EKİM
2017
Kdz.EREĞLİ
T.S.O nın ;
A-Olması gereken şekli,
B-Çalışma düzeni
C-Ve projeler.
T.S.O Meclis
üyelerinin 4 yıllık görev süresi sona
erdi. Önümüzdeki günlerde yapılacak ORGAN SEÇİMLERİ ile
YENİ YÖNETİM belli olacak.
Yapılacak
seçimlerin iki çok önemli özelliği var;
1-4 yılda TSO
Genel Sekreterliğinin görevleri haricinde iş üretmeyen ve son iki dönemdeki yönetimin
MİSYONUNU üstlenen bir YÖNETİM gördük. Bu yönetim mutlaka değişmeli.
2-3 Dönemdir
aynı zihniyetin yönettiği TSO sının ŞEHRİMİZE 4 yıl daha kaybettirme lüksü yoktur.
Bu nedenledir ki
yönetim her hâlükârda değişmelidir. Değişimin
yolu da ORTAK AKILDIR. Ortak AKIL üreten
,hiç kimsenin kurşun askeri olmayan, vizyon sahibi ve projeleri olan üyelerin
oluşturduğu bir
MECLİS bu değişimi gerçekleştirebilir.
Oda Muamelat Yönetmeliği
.
1-Olağan ve olağanüstü toplantılar Madde 17 2-Olağan
ve olağanüstü toplantılar Madde 26
3-İstatistik düzenlenmesi Madde 44 4-Örf,
adet ve teamüller Madde
46
5-Örf, adet ve teamüller Madde 47 6-Hakem veya hakem
heyeti Madde 50
7-Tahkime başvurma ve itiraz Madde
51 8-
Meclisin bilgi edinme ve denetim Madde
79
9- Komisyonlar Madde
80 10-Oda ve
borsalar arası ilişki Madde
81
.

········

### Kısa alıştırma A
Kayıtların ilk satırından "2: 11:51 -> 11:46" geçen satıra kadar, o satır da dahil olmak üzere, tüm satırları olduğu gibi tekrar yaz.

### Listelenen kayıtlar
········

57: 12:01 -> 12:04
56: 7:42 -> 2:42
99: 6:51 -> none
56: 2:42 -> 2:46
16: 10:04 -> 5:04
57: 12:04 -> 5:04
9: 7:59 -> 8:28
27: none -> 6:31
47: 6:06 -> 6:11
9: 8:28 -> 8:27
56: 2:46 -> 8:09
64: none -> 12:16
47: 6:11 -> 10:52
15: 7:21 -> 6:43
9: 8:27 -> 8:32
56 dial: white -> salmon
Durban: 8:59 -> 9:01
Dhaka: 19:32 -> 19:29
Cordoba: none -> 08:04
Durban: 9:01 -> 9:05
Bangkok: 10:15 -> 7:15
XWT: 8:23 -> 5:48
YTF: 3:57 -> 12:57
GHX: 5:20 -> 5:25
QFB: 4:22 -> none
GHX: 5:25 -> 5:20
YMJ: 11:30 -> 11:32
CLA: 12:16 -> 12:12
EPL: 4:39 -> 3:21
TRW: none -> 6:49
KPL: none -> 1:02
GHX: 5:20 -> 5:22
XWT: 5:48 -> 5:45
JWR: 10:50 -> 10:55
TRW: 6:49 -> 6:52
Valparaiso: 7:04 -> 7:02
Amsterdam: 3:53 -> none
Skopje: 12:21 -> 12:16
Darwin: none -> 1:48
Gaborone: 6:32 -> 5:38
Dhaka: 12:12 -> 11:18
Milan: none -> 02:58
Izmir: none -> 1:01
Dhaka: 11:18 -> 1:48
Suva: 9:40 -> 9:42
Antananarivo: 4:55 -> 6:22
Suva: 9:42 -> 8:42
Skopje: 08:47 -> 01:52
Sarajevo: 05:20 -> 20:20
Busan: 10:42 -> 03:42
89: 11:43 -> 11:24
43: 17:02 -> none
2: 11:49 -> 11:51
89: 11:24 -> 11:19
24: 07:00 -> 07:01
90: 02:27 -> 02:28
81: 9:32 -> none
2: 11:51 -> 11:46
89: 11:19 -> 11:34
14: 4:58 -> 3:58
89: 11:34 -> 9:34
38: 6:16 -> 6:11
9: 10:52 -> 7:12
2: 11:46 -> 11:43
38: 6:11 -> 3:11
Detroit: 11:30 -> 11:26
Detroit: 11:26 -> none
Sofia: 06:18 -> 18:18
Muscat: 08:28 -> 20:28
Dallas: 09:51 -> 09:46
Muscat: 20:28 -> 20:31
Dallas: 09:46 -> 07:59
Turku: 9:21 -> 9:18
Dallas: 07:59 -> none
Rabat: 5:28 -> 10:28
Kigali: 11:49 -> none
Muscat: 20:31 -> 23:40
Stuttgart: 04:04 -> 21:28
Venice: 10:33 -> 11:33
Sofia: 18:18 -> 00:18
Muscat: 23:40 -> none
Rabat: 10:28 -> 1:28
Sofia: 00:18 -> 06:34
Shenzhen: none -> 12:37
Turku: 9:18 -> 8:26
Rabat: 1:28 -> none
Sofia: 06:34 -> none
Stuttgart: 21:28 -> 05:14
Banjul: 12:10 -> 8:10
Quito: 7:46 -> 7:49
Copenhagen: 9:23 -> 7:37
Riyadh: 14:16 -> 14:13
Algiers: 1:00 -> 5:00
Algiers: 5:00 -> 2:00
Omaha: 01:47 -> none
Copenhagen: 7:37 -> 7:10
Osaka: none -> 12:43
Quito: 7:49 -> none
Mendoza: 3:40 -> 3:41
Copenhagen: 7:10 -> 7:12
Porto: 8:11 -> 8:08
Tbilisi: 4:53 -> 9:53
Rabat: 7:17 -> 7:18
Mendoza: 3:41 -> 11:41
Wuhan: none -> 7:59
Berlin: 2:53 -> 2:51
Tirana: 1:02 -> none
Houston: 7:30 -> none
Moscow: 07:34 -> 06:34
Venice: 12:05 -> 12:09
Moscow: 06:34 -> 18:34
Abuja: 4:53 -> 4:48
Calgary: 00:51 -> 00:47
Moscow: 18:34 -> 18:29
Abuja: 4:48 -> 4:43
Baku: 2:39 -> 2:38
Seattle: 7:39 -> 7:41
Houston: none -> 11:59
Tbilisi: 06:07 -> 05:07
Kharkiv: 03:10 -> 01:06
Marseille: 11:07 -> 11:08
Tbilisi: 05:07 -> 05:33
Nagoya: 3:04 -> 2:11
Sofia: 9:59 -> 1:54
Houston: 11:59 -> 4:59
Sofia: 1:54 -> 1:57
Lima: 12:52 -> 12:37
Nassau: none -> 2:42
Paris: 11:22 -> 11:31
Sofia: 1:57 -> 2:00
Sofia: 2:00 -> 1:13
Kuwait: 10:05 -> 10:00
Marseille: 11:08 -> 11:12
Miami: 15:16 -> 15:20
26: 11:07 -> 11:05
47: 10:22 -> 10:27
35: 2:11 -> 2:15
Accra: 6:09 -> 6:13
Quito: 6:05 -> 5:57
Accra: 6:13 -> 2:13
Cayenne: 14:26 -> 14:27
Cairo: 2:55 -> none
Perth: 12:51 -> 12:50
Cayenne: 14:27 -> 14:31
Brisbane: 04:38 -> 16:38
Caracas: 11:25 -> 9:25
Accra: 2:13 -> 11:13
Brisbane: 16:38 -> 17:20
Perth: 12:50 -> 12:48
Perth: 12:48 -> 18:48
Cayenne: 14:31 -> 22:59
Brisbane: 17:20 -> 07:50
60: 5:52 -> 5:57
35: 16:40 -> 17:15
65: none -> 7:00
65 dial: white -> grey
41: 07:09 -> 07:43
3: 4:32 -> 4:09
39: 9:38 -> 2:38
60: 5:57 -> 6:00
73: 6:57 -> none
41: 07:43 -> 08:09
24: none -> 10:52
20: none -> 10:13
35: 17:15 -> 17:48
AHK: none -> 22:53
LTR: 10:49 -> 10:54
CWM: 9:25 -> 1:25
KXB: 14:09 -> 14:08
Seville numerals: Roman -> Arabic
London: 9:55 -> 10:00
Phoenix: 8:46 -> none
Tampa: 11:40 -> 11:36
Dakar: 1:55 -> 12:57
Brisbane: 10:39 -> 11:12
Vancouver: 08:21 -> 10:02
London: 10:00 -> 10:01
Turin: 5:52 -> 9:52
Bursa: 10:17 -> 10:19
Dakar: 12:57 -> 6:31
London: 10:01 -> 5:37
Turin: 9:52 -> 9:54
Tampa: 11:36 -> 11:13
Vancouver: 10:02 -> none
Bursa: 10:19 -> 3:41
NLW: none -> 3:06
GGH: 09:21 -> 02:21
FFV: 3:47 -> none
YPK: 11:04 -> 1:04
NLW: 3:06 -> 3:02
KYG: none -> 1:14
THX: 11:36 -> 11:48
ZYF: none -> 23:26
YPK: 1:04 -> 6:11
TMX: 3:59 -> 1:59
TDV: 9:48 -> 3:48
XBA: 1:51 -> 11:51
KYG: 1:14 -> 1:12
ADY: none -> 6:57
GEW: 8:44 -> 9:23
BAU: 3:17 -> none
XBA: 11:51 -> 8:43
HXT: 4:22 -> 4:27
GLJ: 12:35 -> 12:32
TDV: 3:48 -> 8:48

········

### Kısa alıştırma B
TSO seçimleriyle ilgili metne göre yönetim neden her hâlükârda değişmelidir?

### Görev çıktısı A
57: 12:01 -> 12:04
56: 7:42 -> 2:42
99: 6:51 -> none
56: 2:42 -> 2:46
16: 10:04 -> 5:04
57: 12:04 -> 5:04
9: 7:59 -> 8:28
27: none -> 6:31
47: 6:06 -> 6:11
9: 8:28 -> 8:27
56: 2:46 -> 8:09
64: none -> 12:16
47: 6:11 -> 10:52
15: 7:21 -> 6:43
9: 8:27 -> 8:32
56 dial: white -> salmon
Durban: 8:59 -> 9:01
Dhaka: 19:32 -> 19:29
Cordoba: none -> 08:04
Durban: 9:01 -> 9:05
Bangkok: 10:15 -> 7:15
XWT: 8:23 -> 5:48
YTF: 3:57 -> 12:57
GHX: 5:20 -> 5:25
QFB: 4:22 -> none
GHX: 5:25 -> 5:20
YMJ: 11:30 -> 11:32
CLA: 12:16 -> 12:12
EPL: 4:39 -> 3:21
TRW: none -> 6:49
KPL: none -> 1:02
GHX: 5:20 -> 5:22
XWT: 5:48 -> 5:45
JWR: 10:50 -> 10:55
TRW: 6:49 -> 6:52
Valparaiso: 7:04 -> 7:02
Amsterdam: 3:53 -> none
Skopje: 12:21 -> 12:16
Darwin: none -> 1:48
Gaborone: 6:32 -> 5:38
Dhaka: 12:12 -> 11:18
Milan: none -> 02:58
Izmir: none -> 1:01
Dhaka: 11:18 -> 1:48
Suva: 9:40 -> 9:42
Antananarivo: 4:55 -> 6:22
Suva: 9:42 -> 8:42
Skopje: 08:47 -> 01:52
Sarajevo: 05:20 -> 20:20
Busan: 10:42 -> 03:42
89: 11:43 -> 11:24
43: 17:02 -> none
2: 11:49 -> 11:51
89: 11:24 -> 11:19
24: 07:00 -> 07:01
90: 02:27 -> 02:28
81: 9:32 -> none
2: 11:51 -> 11:46

### Görev çıktısı B
Çünkü 2-3 dönemdir aynı zihniyetin yönettiği TSO'nun şehre 4 yıl daha kaybettirme lüksü yoktur. Metin ayrıca 4 yılda Genel Sekreterliğin görevleri dışında iş üretmeyen ve son iki dönemdeki yönetimin misyonunu üstlenen bir yönetim görüldüğünü, bu yönetimin mutlaka değişmesi gerektiğini söyler.